Volunteers make sure home is fit for a hero

House to be made accessible for injured veteran

June 23, 2007|By Jenny Hopkinson | Jenny Hopkinson,sun reporter

Army Spc. Ryan Major is almost home.

After extensive surgeries and six months of treatment for life-threatening injuries he suffered in Iraq, the 2003 Towson High School graduate is about a month away from moving into his mother's house.

But there's one thing still in the way of his homecoming: the stairs.

Yesterday, a group of volunteers worked to retrofit the home for his return. That project includes an elevator - Major will not have to be carried up the flight of steps from the garage to the first floor, as he has on his weekend visits home.

Of the prospect of returning home for good, he simply says: "I can't wait."

Major, 22, was injured in November on his second tour of duty as a squad leader in Ramadi, a city west of Bagdad. He was critically wounded while on foot patrol when an improvised explosive device went off near his squad.

Major lost both legs and suffered serious injuries to his arms, as well as internal injuries. In January, shortly after his return to Maryland, some of his Towson friends held a bull roast to raise money for his expenses. He is now recovering at the National Rehabilitation Hospital in Washington and uses a wheelchair.

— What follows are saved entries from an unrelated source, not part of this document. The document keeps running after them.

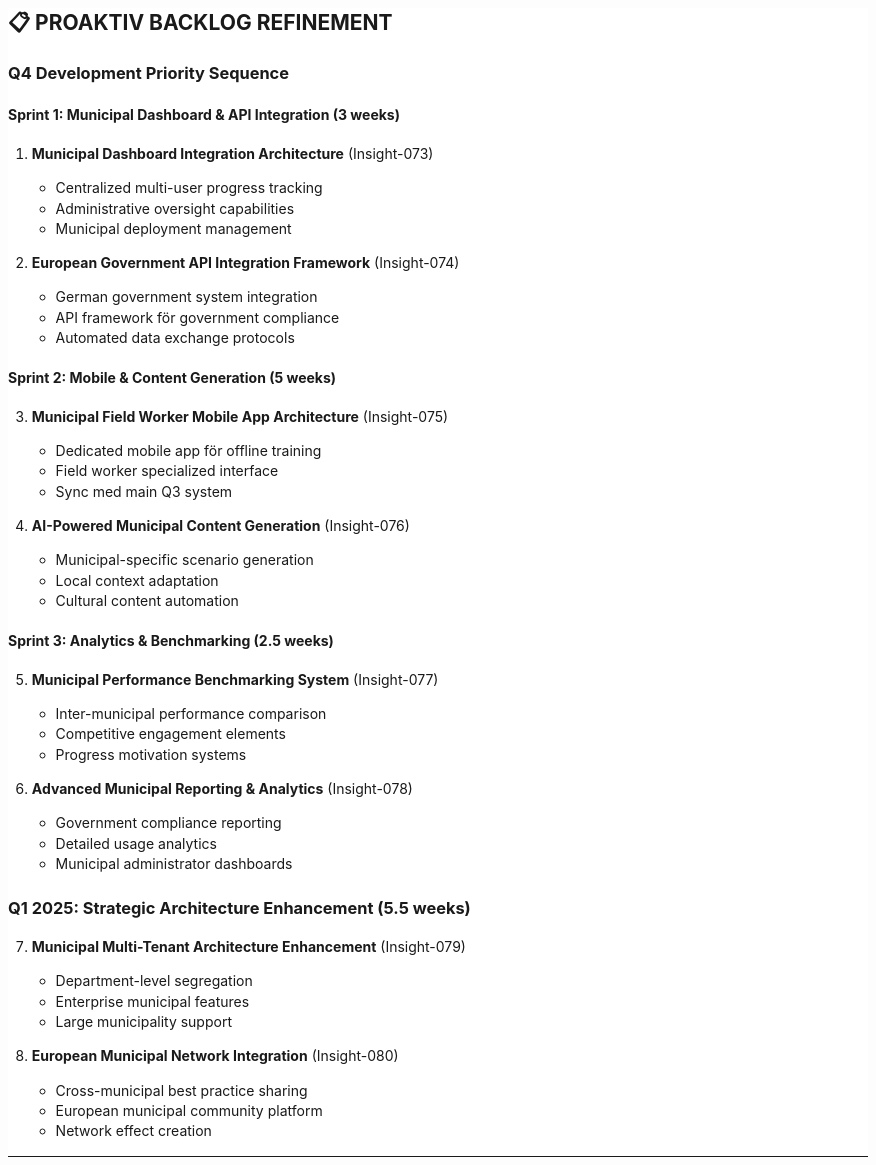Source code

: ## 📋 PROAKTIV BACKLOG REFINEMENT

### **Q4 Development Priority Sequence**

#### **Sprint 1: Municipal Dashboard & API Integration** (3 weeks)
1. **Municipal Dashboard Integration Architecture** (Insight-073)
   - Centralized multi-user progress tracking
   - Administrative oversight capabilities
   - Municipal deployment management

2. **European Government API Integration Framework** (Insight-074)
   - German government system integration
   - API framework för government compliance
   - Automated data exchange protocols

#### **Sprint 2: Mobile & Content Generation** (5 weeks)  
3. **Municipal Field Worker Mobile App Architecture** (Insight-075)
   - Dedicated mobile app för offline training
   - Field worker specialized interface
   - Sync med main Q3 system

4. **AI-Powered Municipal Content Generation** (Insight-076)
   - Municipal-specific scenario generation
   - Local context adaptation
   - Cultural content automation

#### **Sprint 3: Analytics & Benchmarking** (2.5 weeks)
5. **Municipal Performance Benchmarking System** (Insight-077)
   - Inter-municipal performance comparison
   - Competitive engagement elements
   - Progress motivation systems

6. **Advanced Municipal Reporting & Analytics** (Insight-078)
   - Government compliance reporting
   - Detailed usage analytics
   - Municipal administrator dashboards

### **Q1 2025: Strategic Architecture Enhancement** (5.5 weeks)
7. **Municipal Multi-Tenant Architecture Enhancement** (Insight-079)
   - Department-level segregation
   - Enterprise municipal features
   - Large municipality support

8. **European Municipal Network Integration** (Insight-080)
   - Cross-municipal best practice sharing
   - European municipal community platform
   - Network effect creation

---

His mother, Lorrie Knight-Major, knew that changes would need to be made to her small house to make it livable for her son. In April she heard about Rebuilding Together, an organization that provides free construction and home repairs for elderly, disabled and low-income homeowners, and contacted them.

A week after that phone call, the group committed to renovating the house, Knight-Major said.

The house was accepted as the first project for Rebuilding Together's Heroes at Home program, an initiative to help military veterans and their families by making necessary repairs and renovations to their homes. The program is funded by donations from customers at Sears and Kmart stores.

Local contractors have been working for about six weeks, installing the elevator and converting a downstairs family room into Major's new bedroom and bathroom. The labor and about 90 percent of the materials were donated, said David Merrick, a contractor who volunteered to oversee the project for Rebuilding Together.

The organization worked with Major, his family and his physical and occupational therapists on the renovations to make sure that he got what he needed.

"We would design it, and then the engineers would come through and redesign it again," Merrick said.

Yesterday, with most of the major construction complete, volunteers painted walls, did yardwork and extended the deck at the back of the house to be accessible to Major's new bedroom.

"I love what they are doing," Mary Merrick, the contractor's sister and a volunteer on the project, said as she painted the bedroom walls. "I think it's a wonderful project."

Many of the volunteers were Sears employees. The retail chain has been collecting donations from customers since Memorial Day, and employees were given the opportunity to participate.

"It's a great thing," said Gary Winn, a maintenance technician who was working on the deck. "It helps out someone in need."

Some of Major's friends joined other volunteers doing landscaping at the front of the house.

"We wouldn't be gardening if it weren't for Ryan," said Jennifer Feeney, 22, who has known Major since high school.

In January, Feeney and several others organized the bull roast and raised thousands of dollars for the Ryan C. Major Foundation. Originally they planned to install a wheelchair ramp to his mother's home, but since Rebuilding Together took over the renovations, the money has been invested to help Major pay his expenses, she said.

The group plans to make the bull roast an annual event and to work with local nonprofit organizations to help other veterans in similar circumstances.

"Ryan constantly says, `I don't need all this money. Give it to someone else,'" Feeney said.

With about three-fourths of the work done on the house, the contractors plan to be finished by the middle of July. Major should be released from the rehabilitation center at the beginning of August. His friends hope he will be home in time for his birthday Aug. 3.

Major, who faces more surgery and therapy, including learning how to use prosthetic legs, is eager to return to his family.

"I've never seen anyone so excited to go home before," said Feeney. "He's so happy."